Getting acquainted with the geography of the earth, people, and habitats
November 16, 2019 11:38 AM   Subscribe

Happy (almost belated) Geography Awareness Week, from the U.S. Census and National Geographic Society, who have promoted this, the third week in November for decades, since Reagan's presidential proclamation in 1987. For younger explorers, National Geographic has resources for grades K-12, and the National Education Association has resources for Grades K-5, Grades 6-8, and Grades 9-12. And a happy belated GIS Day, from Esri, who has first established in 1999, which provides an international forum for users of geographic information systems technology to demonstrate real-world applications that are making a difference in our society. GIS Geography has some ideas for how to celebrate GIS.
posted by filthy light thief (8 comments total) 14 users marked this as a favorite

I used to do the National Geographic quiz every day. There's so much of the world I know nothing about - and so many geography terms I still don't know. (Hi, barchan!)

This is great - thanks for posting this, filthy light thief!
posted by kristi at 1:04 PM on November 16, 2019 [4 favorites]

an international forum for users of geographic information systems technology to demonstrate real-world applications locking users into proprietary ESRI workflows

ftfy. ESRI may have some cool technology, but they make Oracle look like amateurs in the lock-in business.
posted by scruss at 3:11 PM on November 16, 2019 [4 favorites]

If you'd like to play with GIS software without giving ESRI a big pile of money, try out QGIS.
posted by zamboni at 3:13 PM on November 16, 2019 [2 favorites]

I am aware of geography.
posted by atoxyl at 3:23 PM on November 16, 2019

I adore geography, had National Geographic maps lining my walls growing up, even aced a political geography quest by filling in every country on a blank political map of the world, but even so just yesterday still got to experience the delight of being gobsmacked by it.

Been reading a few novels set in northern Europe, and popped open Google maps to place some towns and…holy shit!  How did I never notice that 1:   Copenhagen's on an island.  2:  It's practically inside Sweden it's so close.  And 3:   How the hell did I never notice that Denmark almost completely stoppers up the Baltic?  Noticing stuff like this has a way of making multiple lightbulbs go off.  Suddenly a whole lot of Scandinavian history and rivalries just leapt into much closer focus, just because a bit of geography snapped into place in my own mental model.

I was absolutely delighted to discover this little personal blind spot being illuminated.  It's like watching the face of a friend from the UK when I'm trying to explain just how empty the U.S. is and I point out that the entirety of the UK, Northern Ireland included, would fit inside Oregon.  Or when you notice that all of South America is East of Chicago.   Or when you point out to an American that Montana is nearly as wide as Texas.  Or when you notice that warm and sunny Spain is about the same latitude as New England.  It's just as fun to feel that light go off as it is to watch it.

Man I love that feeling, and I love seeing it in others.
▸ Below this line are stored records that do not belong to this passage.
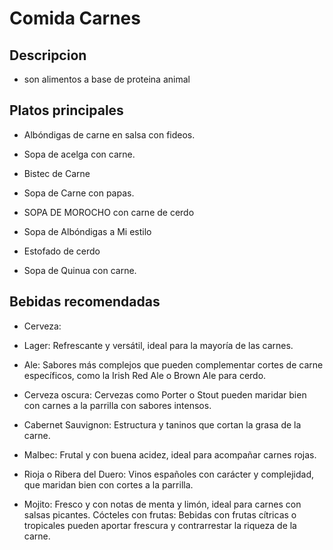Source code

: # Comida Carnes 

## Descripcion 

- son alimentos a base de proteina animal 

## Platos principales 

- Albóndigas de carne en salsa con fideos.

- Sopa de acelga con carne.

- Bistec de Carne 

- Sopa de Carne con papas.

- SOPA DE MOROCHO con carne de cerdo

- Sopa de Albóndigas a Mi estilo

- Estofado de cerdo 

- Sopa de Quinua con carne.

## Bebidas recomendadas 

- Cerveza:

- Lager: Refrescante y versátil, ideal para la mayoría de las carnes. 

- Ale: Sabores más complejos que pueden complementar cortes de carne específicos, como la Irish Red Ale o Brown Ale para cerdo. 

- Cerveza oscura: Cervezas como Porter o Stout pueden maridar bien con carnes a la parrilla con sabores intensos. 

- Cabernet Sauvignon: Estructura y taninos que cortan la grasa de la carne. 

- Malbec: Frutal y con buena acidez, ideal para acompañar carnes rojas. 

- Rioja o Ribera del Duero: Vinos españoles con carácter y complejidad, que maridan bien con cortes a la parrilla. 

- Mojito: Fresco y con notas de menta y limón, ideal para carnes con salsas picantes. 
Cócteles con frutas: Bebidas con frutas cítricas o tropicales pueden aportar frescura y contrarrestar la riqueza de la carne. 
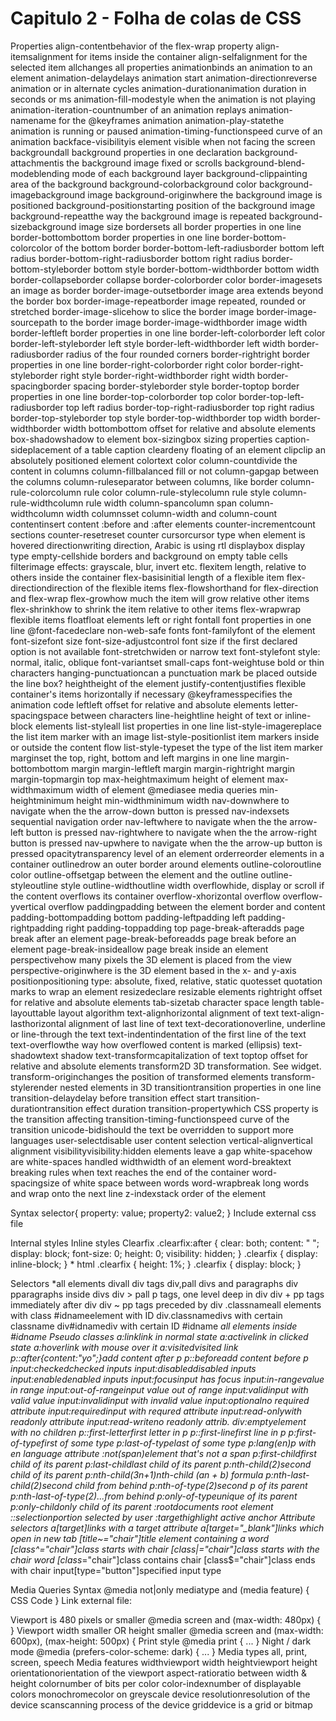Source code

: # Capitulo 2 - Folha de colas de CSS

Properties
align-contentbehavior of the flex-wrap property
align-itemsalignment for items inside the container
align-selfalignment for the selected item
allchanges all properties
animationbinds an animation to an element
animation-delaydelays animation start
animation-directionreverse animation or in alternate cycles
animation-durationanimation duration in seconds or ms
animation-fill-modestyle when the animation is not playing
animation-iteration-countnumber of an animation replays
animation-namename for the @keyframes animation
animation-play-statethe animation is running or paused
animation-timing-functionspeed curve of an animation
backface-visibilityis element visible when not facing the screen
backgroundall background properties in one declaration
background-attachmentis the background image fixed or scrolls
background-blend-modeblending mode of each background layer
background-clippainting area of the background
background-colorbackground color
background-imagebackground image
background-originwhere the background image is positioned
background-positionstarting position of the background image
background-repeatthe way the background image is repeated
background-sizebackground image size
bordersets all border properties in one line
border-bottombottom border properties in one line
border-bottom-colorcolor of the bottom border
border-bottom-left-radiusborder bottom left radius
border-bottom-right-radiusborder bottom right radius
border-bottom-styleborder bottom style
border-bottom-widthborder bottom width
border-collapseborder collapse
border-colorborder color
border-imagesets an image as border
border-image-outsetborder image area extends beyond the border box
border-image-repeatborder image repeated, rounded or stretched
border-image-slicehow to slice the border image
border-image-sourcepath to the border image
border-image-widthborder image width
border-leftleft border properties in one line
border-left-colorborder left color
border-left-styleborder left style
border-left-widthborder left width
border-radiusborder radius of the four rounded corners
border-rightright border properties in one line
border-right-colorborder right color
border-right-styleborder right style
border-right-widthborder right width
border-spacingborder spacing
border-styleborder style
border-toptop border properties in one line
border-top-colorborder top color
border-top-left-radiusborder top left radius
border-top-right-radiusborder top right radius
border-top-styleborder top style
border-top-widthborder top width
border-widthborder width
bottombottom offset for relative and absolute elements
box-shadowshadow to element
box-sizingbox sizing properties
caption-sideplacement of a table caption
cleardeny floating of an element
clipclip an absolutely positioned element
colortext color
column-countdivide the content in columns
column-fillbalanced fill or not
column-gapgap between the columns
column-ruleseparator between columns, like border
column-rule-colorcolumn rule color
column-rule-stylecolumn rule style
column-rule-widthcolumn rule width
column-spancolumn span
column-widthcolumn width
columnsset column-width and column-count
contentinsert content :before and :after elements
counter-incrementcount sections
counter-resetreset counter
cursorcursor type when element is hovered
directionwriting direction, Arabic is using rtl
displaybox display type
empty-cellshide borders and background on empty table cells
filterimage effects: grayscale, blur, invert etc.
flexitem length, relative to others inside the container
flex-basisinitial length of a flexible item
flex-directiondirection of the flexible items
flex-flowshorthand for flex-direction and flex-wrap
flex-growhow much the item will grow relative other items
flex-shrinkhow to shrink the item relative to other items
flex-wrapwrap flexible items
floatfloat elements left or right
fontall font properties in one line
@font-facedeclare non-web-safe fonts
font-familyfont of the element
font-sizefont size
font-size-adjustcontrol font size if the first declared option is not available
font-stretchwiden or narrow text
font-stylefont style: normal, italic, oblique
font-variantset small-caps
font-weightuse bold or thin characters
hanging-punctuationcan a punctuation mark be placed outside the line box?
heightheight of the element
justify-contentjustifies flexible container's items horizontally if necessary
@keyframesspecifies the animation code
leftleft offset for relative and absolute elements
letter-spacingspace between characters
line-heightline height of text or inline-block elements
list-styleall list properties in one line
list-style-imagereplace the list item marker with an image
list-style-positionlist item markers inside or outside the content flow
list-style-typeset the type of the list item marker
marginset the top, right, bottom and left margins in one line
margin-bottombottom margin
margin-leftleft margin
margin-rightright margin
margin-topmargin top
max-heightmaximum height of element
max-widthmaximum width of element
@mediasee media queries
min-heightminimum height
min-widthminimum width
nav-downwhere to navigate when the the arrow-down button is pressed
nav-indexsets sequential navigation order
nav-leftwhere to navigate when the the arrow-left button is pressed
nav-rightwhere to navigate when the the arrow-right button is pressed
nav-upwhere to navigate when the the arrow-up button is pressed
opacitytransparency level of an element
orderreorder elements in a container
outlinedrow an outer border around elements
outline-coloroutline color
outline-offsetgap between the element and the outline
outline-styleoutline style
outline-widthoutline width
overflowhide, display or scroll if the content overflows its container
overflow-xhorizontal overflow
overflow-yvertical overflow
paddingpadding between the element border and content
padding-bottompadding bottom
padding-leftpadding left
padding-rightpadding right
padding-toppadding top
page-break-afteradds page break after an element
page-break-beforeadds page break before an element
page-break-insideallow page break inside an element
perspectivehow many pixels the 3D element is placed from the view
perspective-originwhere is the 3D element based in the x- and y-axis
positionpositioning type: absolute, fixed, relative, static
quotesset quotation marks to wrap an element
resizedeclare resizable elements
rightright offset for relative and absolute elements
tab-sizetab character space length
table-layouttable layout algorithm
text-alignhorizontal alignment of text
text-align-lasthorizontal alignment of last line of text
text-decorationoverline, underline or line-through the text
text-indentindentation of the first line of the text
text-overflowthe way how overflowed content is marked (ellipsis)
text-shadowtext shadow
text-transformcapitalization of text
toptop offset for relative and absolute elements
transform2D 3D transformation. See widget.
transform-originchanges the position of transformed elements
transform-stylerender nested elements in 3D
transitiontransition properties in one line
transition-delaydelay before transition effect start
transition-durationtransition effect duration
transition-propertywhich CSS property is the transition affecting
transition-timing-functionspeed curve of the transition
unicode-bidishould the text be overridden to support more languages
user-selectdisable user content selection
vertical-alignvertical alignment
visibilityvisibility:hidden elements leave a gap
white-spacehow are white-spaces handled
widthwidth of an element
word-breaktext breaking rules when text reaches the end of the container
word-spacingsize of white space between words
word-wrapbreak long words and wrap onto the next line
z-indexstack order of the element

Syntax
selector{
property: value;
property2: value2;
}
Include external css file
<link rel="stylesheet" type="text/css" href="/style.css" />
Internal styles
<style type="text/css">
div { color: #444;}
</style>
Inline styles
<tag style="property: value"> </tag>
Clearfix
.clearfix:after {
clear: both;
content: " ";
display: block;
font-size: 0;
height: 0;
visibility: hidden;
}
.clearfix { display: inline-block; }
* html .clearfix { height: 1%; }
.clearfix { display: block; }

Selectors
*all elements
divall div tags
div,pall divs and paragraphs
div pparagraphs inside divs
div > pall p tags, one level deep in div
div + pp tags immediately after div
div ~ pp tags preceded by div
.classnameall elements with class
#idnameelement with ID
div.classnamedivs with certain classname
div#idnamediv with certain ID
#idname *all elements inside #idname
Pseudo classes
a:linklink in normal state
a:activelink in clicked state
a:hoverlink with mouse over it
a:visitedvisited link
p::after{content:"yo";}add content after p
p::beforeadd content before p
input:checkedchecked inputs
input:disableddisabled inputs
input:enabledenabled inputs
input:focusinput has focus
input:in-rangevalue in range
input:out-of-rangeinput value out of range
input:validinput with valid value
input:invalidinput with invalid value
input:optionalno required attribute
input:requiredinput with requred attribute
input:read-onlywith readonly attribute
input:read-writeno readonly attrib.
div:emptyelement with no children
p::first-letterfirst letter in p
p::first-linefirst line in p
p:first-of-typefirst of some type
p:last-of-typelast of some type
p:lang(en)p with en language attribute
:not(span)element that's not a span
p:first-childfirst child of its parent
p:last-childlast child of its parent
p:nth-child(2)second child of its parent
p:nth-child(3n+1)nth-child (an + b) formula
p:nth-last-child(2)second child from behind
p:nth-of-type(2)second p of its parent
p:nth-last-of-type(2)...from behind
p:only-of-typeunique of its parent
p:only-childonly child of its parent
:rootdocuments root element
::selectionportion selected by user
:targethighlight active anchor
Attribute selectors
a[target]links with a target attribute
a[target="_blank"]links which open in new tab
[title~="chair"]title element containing a word
[class^="chair"]class starts with chair
[class|="chair"]class starts with the chair word
[class*="chair"]class contains chair
[class$="chair"]class ends with chair
input[type="button"]specified input type

Media Queries
Syntax
@media not|only mediatype and (media feature) {
CSS Code }
Link external file:
<link rel="stylesheet" media=mediatype and|not|only (media feature href="mystylesheet.css">
Viewport is 480 pixels or smaller
@media screen and (max-width: 480px) { }
Viewport width smaller OR height smaller
@media screen and (max-width: 600px), (max-height: 500px) {
Print style
@media print { ... }
Night / dark mode
@media (prefers-color-scheme: dark) { ... }
Media types
all, print, screen, speech
Media features
widthviewport width
heightviewport height
orientationorientation of the viewport
aspect-ratioratio between width & height
colornumber of bits per color
color-indexnumber of displayable colors
monochromecolor on greyscale device
resolutionresolution of the device
scanscanning process of the device
griddevice is a grid or bitmap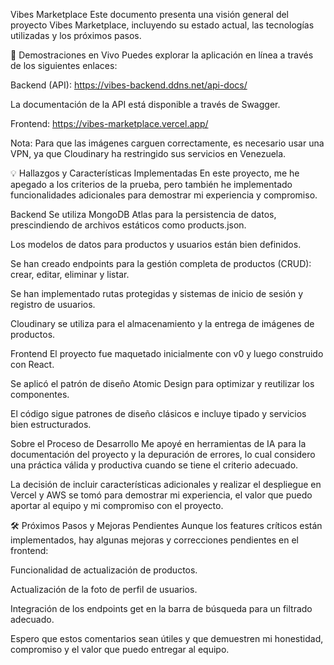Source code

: Vibes Marketplace
Este documento presenta una visión general del proyecto Vibes Marketplace, incluyendo su estado actual, las tecnologías utilizadas y los próximos pasos.

🔗 Demostraciones en Vivo
Puedes explorar la aplicación en línea a través de los siguientes enlaces:

Backend (API): https://vibes-backend.ddns.net/api-docs/

La documentación de la API está disponible a través de Swagger.

Frontend: https://vibes-marketplace.vercel.app/

Nota: Para que las imágenes carguen correctamente, es necesario usar una VPN, ya que Cloudinary ha restringido sus servicios en Venezuela.

💡 Hallazgos y Características Implementadas
En este proyecto, me he apegado a los criterios de la prueba, pero también he implementado funcionalidades adicionales para demostrar mi experiencia y compromiso.

Backend
Se utiliza MongoDB Atlas para la persistencia de datos, prescindiendo de archivos estáticos como products.json.

Los modelos de datos para productos y usuarios están bien definidos.

Se han creado endpoints para la gestión completa de productos (CRUD): crear, editar, eliminar y listar.

Se han implementado rutas protegidas y sistemas de inicio de sesión y registro de usuarios.

Cloudinary se utiliza para el almacenamiento y la entrega de imágenes de productos.

Frontend
El proyecto fue maquetado inicialmente con v0 y luego construido con React.

Se aplicó el patrón de diseño Atomic Design para optimizar y reutilizar los componentes.

El código sigue patrones de diseño clásicos e incluye tipado y servicios bien estructurados.

Sobre el Proceso de Desarrollo
Me apoyé en herramientas de IA para la documentación del proyecto y la depuración de errores, lo cual considero una práctica válida y productiva cuando se tiene el criterio adecuado.

La decisión de incluir características adicionales y realizar el despliegue en Vercel y AWS se tomó para demostrar mi experiencia, el valor que puedo aportar al equipo y mi compromiso con el proyecto.

🛠️ Próximos Pasos y Mejoras Pendientes
Aunque los features críticos están implementados, hay algunas mejoras y correcciones pendientes en el frontend:

Funcionalidad de actualización de productos.

Actualización de la foto de perfil de usuarios.

Integración de los endpoints get en la barra de búsqueda para un filtrado adecuado.

Espero que estos comentarios sean útiles y que demuestren mi honestidad, compromiso y el valor que puedo entregar al equipo.

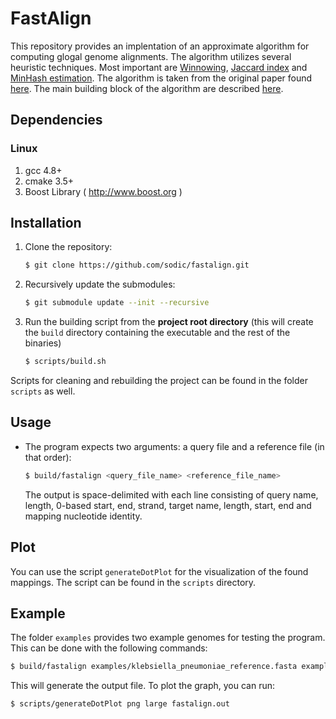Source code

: FastAlign
========================================================================

This repository provides an implentation of an approximate algorithm for computing glogal genome alignments. The algorithm utilizes several heuristic techniques. Most important are [Winnowing](http://www.cs.princeton.edu/courses/archive/spr05/cos598E/bib/p76-schleimer.pdf), [Jaccard index](https://en.wikipedia.org/wiki/Jaccard_index) and [MinHash estimation](https://en.wikipedia.org/wiki/MinHash).
The algorithm is taken from the original paper found [here](https://www.biorxiv.org/content/early/2018/02/18/259986.1). The main building block of the algorithm are described [here](https://www.biorxiv.org/content/early/2017/01/27/103812).

## Dependencies

### Linux
1. gcc 4.8+
2. cmake 3.5+
3. Boost Library ( http://www.boost.org )

## Installation
1. Clone the repository:
   ```sh
   $ git clone https://github.com/sodic/fastalign.git
   ```  
2. Recursively update the submodules:
   ```sh
   $ git submodule update --init --recursive
   ```  
3. Run the building script from the **project root directory** (this will create the `build` directory containing the executable and the rest of the binaries)
   ```sh
   $ scripts/build.sh
   ```  
Scripts for cleaning and rebuilding the project can be found in the folder `scripts` as well.
## Usage

* The program expects two arguments: a query file and a reference file (in that order):
  ```sh
  $ build/fastalign <query_file_name> <reference_file_name>
  ```
  The output is space-delimited with each line consisting of query name, length,
  0-based start, end, strand, target name, length, start, end and mapping nucleotide
  identity.

## Plot
You can use the script `generateDotPlot` for the visualization of the found mappings. The script can be found in the `scripts` directory.

## Example
The folder `examples` provides two example genomes for testing the program. This can be done with the following commands:
```sh
$ build/fastalign examples/klebsiella_pneumoniae_reference.fasta examples/escherichia_coli_reference.fasta
```
This will generate the output file. To plot the graph, you can run:
```sh
$ scripts/generateDotPlot png large fastalign.out
```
This little planet's got so many interesting nooks and crannies.
posted by los pantalones del muerte at 4:37 PM on November 16, 2019 [11 favorites]

Great post. One of the least shitty proclamations of the Reagan years. I suppose it's unsurprising that ESRI and NatGeo both remain pretty problematic entities (incidentally, NatGeo just laid off a bunch of staff after being acquired by Big Mouse).

Better GIS tools and bigger datasets haven't always made for more interesting uses or more nuanced maps, and better production values combined with multi-platform media wars have made NatGeo far less interesting intellectually.

On a different note I really want to say something about how virtual maps on our phones have fundamentally changed our understanding of our surroundings, but it needs more fleshing out than I'm currently able to muster.
posted by aspersioncast at 6:02 PM on November 16, 2019 [2 favorites]

Man I love that feeling, and I love seeing it in others.

One of my personal favorites for eliciting this reaction is one of the graphics that superimposes Australia on a map of the contiguous US. You want to talk big and empty, that's a great illustration.
posted by EvaDestruction at 5:10 AM on November 17, 2019

I don't care that my workplace is celebrating GIS Day a week late, because there's gona be cake and unspecified other free food. This makes it a major holiday on my calendar, above Halloween and Presidents' Day for sure.